Il appartient donc au gouvernement – et croyez que c'est une préoccupation du premier ministre – d'y répondre. Je mesure bien sûr l'attente des élus. Nous voulons y répondre avec transparence et méthode. C'est pourquoi j'entends instaurer un dialogue selon des modalités concertées, respectueuses non seulement des élus mais aussi de l'histoire et de la culture de la Guyane.

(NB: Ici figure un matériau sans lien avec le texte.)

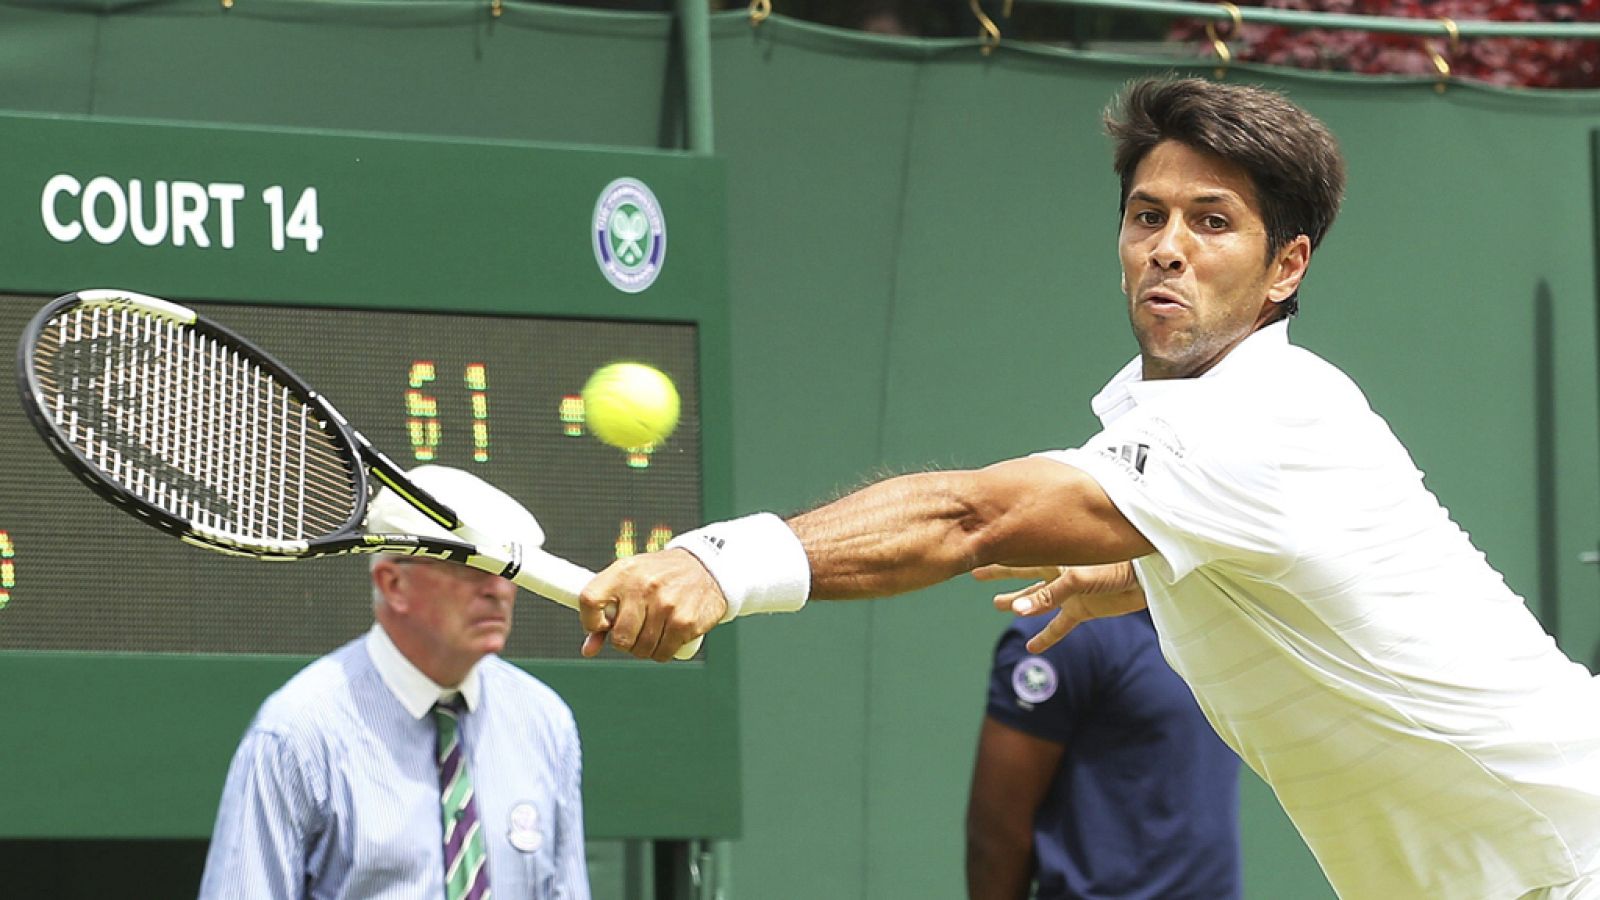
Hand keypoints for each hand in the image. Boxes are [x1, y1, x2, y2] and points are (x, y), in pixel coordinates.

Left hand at [578, 548, 729, 661]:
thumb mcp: (630, 581)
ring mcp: (666, 604)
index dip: (590, 621)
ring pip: (641, 649)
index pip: (589, 600)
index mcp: (623, 571)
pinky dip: (663, 652)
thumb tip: (588, 650)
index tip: (602, 626)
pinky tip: (668, 638)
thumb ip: (607, 611)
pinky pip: (663, 653)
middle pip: (619, 637)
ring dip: (645, 649)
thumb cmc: (660, 576)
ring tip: (653, 632)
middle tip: (635, 631)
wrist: (706, 568)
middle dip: (625, 642)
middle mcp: (644, 586)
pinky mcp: (684, 621)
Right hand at [972, 561, 1145, 652]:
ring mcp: (1069, 592)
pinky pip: (1059, 626)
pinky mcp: (1083, 610)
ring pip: (1036, 599)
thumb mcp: (1078, 579)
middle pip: (1021, 573)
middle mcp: (1057, 571)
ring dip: (1018, 602)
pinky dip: (1046, 637)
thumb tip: (1017, 614)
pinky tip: (1033, 648)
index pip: (1018, 554)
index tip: (974, 553)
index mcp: (1053, 555)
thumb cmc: (1117, 566)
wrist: (1149, 578)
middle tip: (976, 572)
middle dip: (1000, 572)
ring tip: (998, 605)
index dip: (996, 554)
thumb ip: (1047, 595)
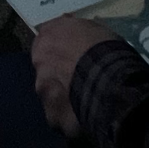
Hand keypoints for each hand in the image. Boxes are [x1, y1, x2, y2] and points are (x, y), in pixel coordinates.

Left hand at [30, 14, 118, 139]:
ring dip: (62, 97)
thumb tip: (76, 38)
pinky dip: (69, 118)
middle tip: (78, 80)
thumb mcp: (93, 29)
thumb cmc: (105, 48)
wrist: (109, 78)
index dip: (60, 50)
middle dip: (58, 75)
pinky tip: (85, 117)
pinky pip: (60, 118)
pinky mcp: (52, 115)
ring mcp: (43, 90)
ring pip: (50, 95)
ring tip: (83, 101)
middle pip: (45, 70)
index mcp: (48, 37)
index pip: (47, 42)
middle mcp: (39, 63)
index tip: (72, 56)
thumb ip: (77, 33)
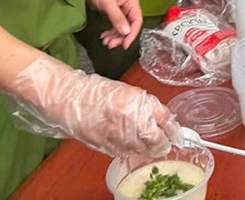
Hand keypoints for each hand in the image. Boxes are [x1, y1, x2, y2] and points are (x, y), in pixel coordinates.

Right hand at [8, 54, 177, 157]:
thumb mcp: (130, 92)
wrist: (69, 99)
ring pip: (143, 150)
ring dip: (148, 147)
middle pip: (157, 141)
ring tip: (145, 139)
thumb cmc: (96, 91)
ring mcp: (119, 137)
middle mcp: (130, 122)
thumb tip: (165, 121)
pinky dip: (132, 149)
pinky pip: (127, 152)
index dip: (173, 130)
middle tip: (165, 139)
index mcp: (138, 104)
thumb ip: (149, 107)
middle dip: (163, 141)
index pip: (166, 122)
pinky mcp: (108, 147)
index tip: (176, 133)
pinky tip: (129, 140)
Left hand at [80, 0, 142, 49]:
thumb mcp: (107, 3)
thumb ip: (117, 18)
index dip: (132, 34)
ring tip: (105, 42)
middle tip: (109, 45)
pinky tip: (104, 35)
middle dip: (120, 36)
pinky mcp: (112, 8)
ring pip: (121, 25)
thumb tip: (127, 33)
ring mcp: (120, 6)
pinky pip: (115, 22)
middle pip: (129, 25)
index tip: (124, 46)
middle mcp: (128, 4)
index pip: (137, 21)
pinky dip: (110, 30)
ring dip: (114, 35)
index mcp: (132, 1)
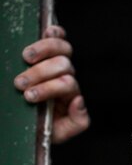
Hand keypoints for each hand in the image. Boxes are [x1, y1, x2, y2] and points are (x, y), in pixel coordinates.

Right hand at [14, 25, 89, 142]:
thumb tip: (79, 100)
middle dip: (40, 73)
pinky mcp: (49, 50)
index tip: (28, 96)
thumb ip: (77, 121)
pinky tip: (46, 31)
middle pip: (63, 65)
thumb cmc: (43, 127)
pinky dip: (54, 32)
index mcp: (71, 95)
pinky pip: (58, 35)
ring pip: (62, 48)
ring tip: (25, 57)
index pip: (67, 84)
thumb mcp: (60, 132)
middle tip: (19, 83)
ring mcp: (59, 62)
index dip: (49, 88)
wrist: (27, 123)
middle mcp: (67, 76)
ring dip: (43, 50)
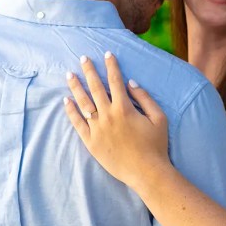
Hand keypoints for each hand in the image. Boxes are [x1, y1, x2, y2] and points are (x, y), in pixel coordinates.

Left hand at [63, 52, 170, 189]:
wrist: (146, 172)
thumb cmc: (156, 145)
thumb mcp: (159, 118)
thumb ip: (145, 98)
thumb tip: (130, 83)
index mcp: (125, 108)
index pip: (115, 81)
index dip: (111, 66)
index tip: (107, 54)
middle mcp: (108, 116)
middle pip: (95, 88)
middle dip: (89, 71)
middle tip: (83, 58)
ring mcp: (97, 129)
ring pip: (83, 103)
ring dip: (76, 87)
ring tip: (69, 75)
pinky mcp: (91, 142)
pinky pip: (77, 123)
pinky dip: (71, 111)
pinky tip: (67, 101)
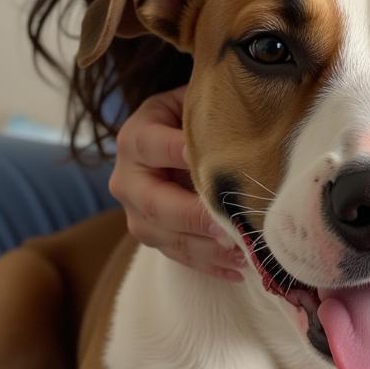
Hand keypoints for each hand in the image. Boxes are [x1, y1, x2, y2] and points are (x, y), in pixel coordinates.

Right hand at [110, 87, 245, 279]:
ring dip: (206, 248)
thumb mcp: (189, 100)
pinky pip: (177, 256)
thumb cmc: (187, 115)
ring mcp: (134, 214)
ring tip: (243, 251)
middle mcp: (126, 179)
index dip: (179, 152)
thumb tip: (241, 106)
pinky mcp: (150, 236)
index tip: (217, 160)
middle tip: (229, 225)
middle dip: (194, 216)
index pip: (153, 145)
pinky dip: (208, 264)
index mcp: (134, 138)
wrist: (163, 136)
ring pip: (166, 237)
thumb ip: (206, 106)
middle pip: (156, 203)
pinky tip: (238, 268)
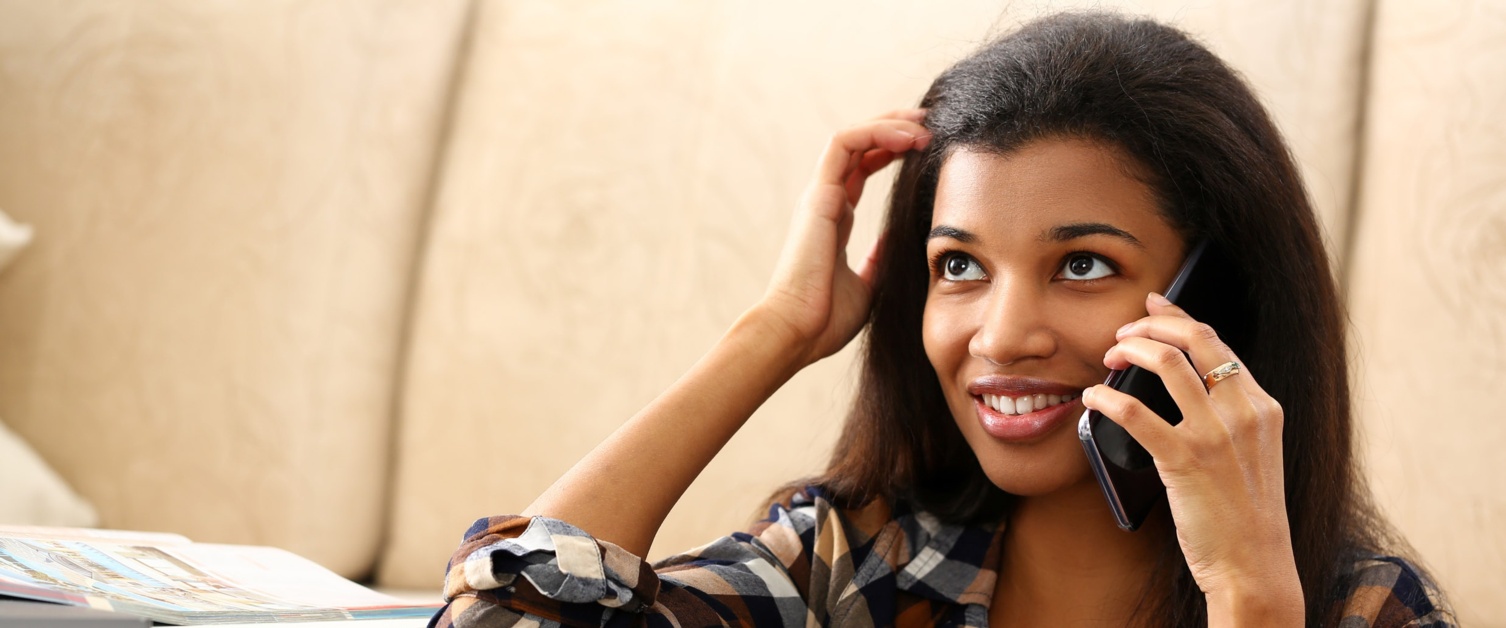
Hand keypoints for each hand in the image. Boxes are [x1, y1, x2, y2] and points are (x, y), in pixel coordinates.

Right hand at [756, 110, 930, 366]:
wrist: (798, 332)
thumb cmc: (826, 319)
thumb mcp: (868, 285)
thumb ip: (879, 258)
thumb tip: (896, 239)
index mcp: (835, 218)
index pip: (862, 167)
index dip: (892, 149)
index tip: (926, 145)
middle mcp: (825, 200)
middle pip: (857, 145)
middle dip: (894, 126)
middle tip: (931, 123)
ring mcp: (819, 195)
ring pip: (851, 137)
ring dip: (889, 124)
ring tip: (923, 125)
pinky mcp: (818, 195)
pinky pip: (844, 144)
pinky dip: (875, 132)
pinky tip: (907, 138)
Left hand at [1080, 293, 1303, 624]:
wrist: (1254, 566)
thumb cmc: (1244, 516)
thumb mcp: (1251, 454)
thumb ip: (1229, 418)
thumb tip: (1184, 383)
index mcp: (1262, 406)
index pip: (1217, 341)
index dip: (1179, 315)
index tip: (1153, 304)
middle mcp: (1244, 411)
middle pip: (1192, 337)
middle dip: (1150, 324)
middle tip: (1121, 334)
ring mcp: (1216, 434)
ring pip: (1165, 360)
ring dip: (1127, 348)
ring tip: (1107, 357)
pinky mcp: (1184, 460)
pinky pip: (1133, 410)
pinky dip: (1106, 396)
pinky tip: (1093, 398)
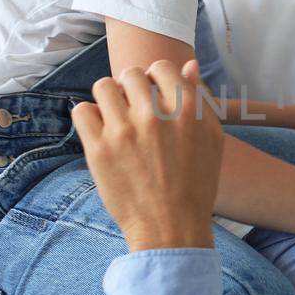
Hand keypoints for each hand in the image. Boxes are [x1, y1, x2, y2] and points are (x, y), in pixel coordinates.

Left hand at [71, 60, 223, 251]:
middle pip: (130, 74)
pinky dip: (88, 117)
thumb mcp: (212, 140)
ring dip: (108, 98)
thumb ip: (201, 100)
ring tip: (115, 118)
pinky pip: (81, 111)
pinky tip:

Il ne me revient pas d'engager d'emblée des discussions en vue d'une révision constitutionnelle. En revanche, les élus de Guyane auront toute mon écoute, dans la perspective d'approfondir – et sans tabou – toutes les options avancées. Lors de mon prochain déplacement en Guyane, dans un peu plus de quinze jours, la question institutionnelle sera évidemment au programme de mes échanges avec les élus. Ces échanges se tiendront dans le cadre défini en mars 2024 par le président de la République qui, je n'en doute pas un instant, désirera lui aussi vous recevoir. Ce cadre prévoit que l'État conserve ses compétences régaliennes, que la population soit consultée, et que les forces politiques guyanaises soient unanimes – ce qui semble acquis.
Au-delà de la question institutionnelle, ce qui m'importe, c'est l'action publique concrète déployée au bénéfice des Guyanais qui méritent l'attention et le soutien de toute la nation. Je suis attaché à ce que les travaux intègrent l'élaboration d'un projet stratégique pour la Guyane. Le cadre juridique doit être mis au service d'un projet, point sur lequel nous pouvons nous mettre d'accord, et, je le répète, avec, toujours, le souci de respecter la culture de la Guyane.